Set Up the Plan, Capture the Savings
A Section 125 plan is low-cost, high-return, and required to make premium deductions pre-tax. A licensed Florida producer can help you put the plan document in place, choose the right group or individual coverage to pair with it, and run the math on your payroll-tax savings. Get free help, or explore plan options on Get Florida Coverage.

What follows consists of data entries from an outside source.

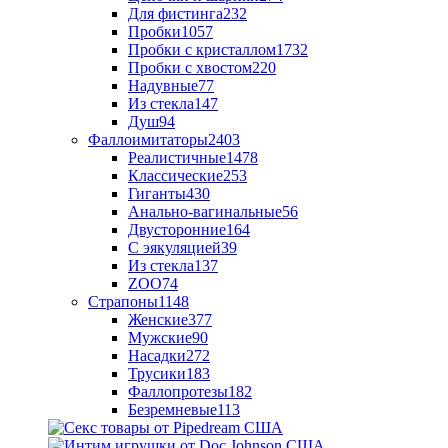
Для фистинга
232
Пробки
1057
Пробки с кристаллом
1732
Пробки с хвостом
220
Надувные
77
Из стекла
147
Душ
94
Фаллоимитаторы
2403
Реалистичные
1478
Классические
253
Гиганты
430
Анально-вагинальные
56
Двусторонние
164
С эякуляцией
39
Из стекла
137
ZOO
74
Страпоны
1148
Женские
377
Мужские
90
Насадки
272
Трусики
183
Фаллопротезы
182
Безремневые
113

Mid-Year Election Changes and Life Events
A defining feature of Section 125 plans is that elections are generally irrevocable for the plan year — an employee cannot simply start, stop, or change a pre-tax election whenever they like. The trade-off for the tax savings is that changes are allowed only after a qualifying life event. Recognized events include marriage or divorce, the birth or adoption of a child, a change in the employee's or spouse's employment status, a dependent gaining or losing eligibility, and certain changes in cost or coverage. The election change must be consistent with the event — a new baby justifies adding dependent coverage, for example. Employers should document each requested change against an event and apply a consistent window (commonly 30 days) for employees to act. Getting this right protects the plan's pre-tax status; allowing arbitrary mid-year changes can jeopardize it. Spell out the qualifying-event rules in your plan document and your employee communications so the limits are clear before open enrollment.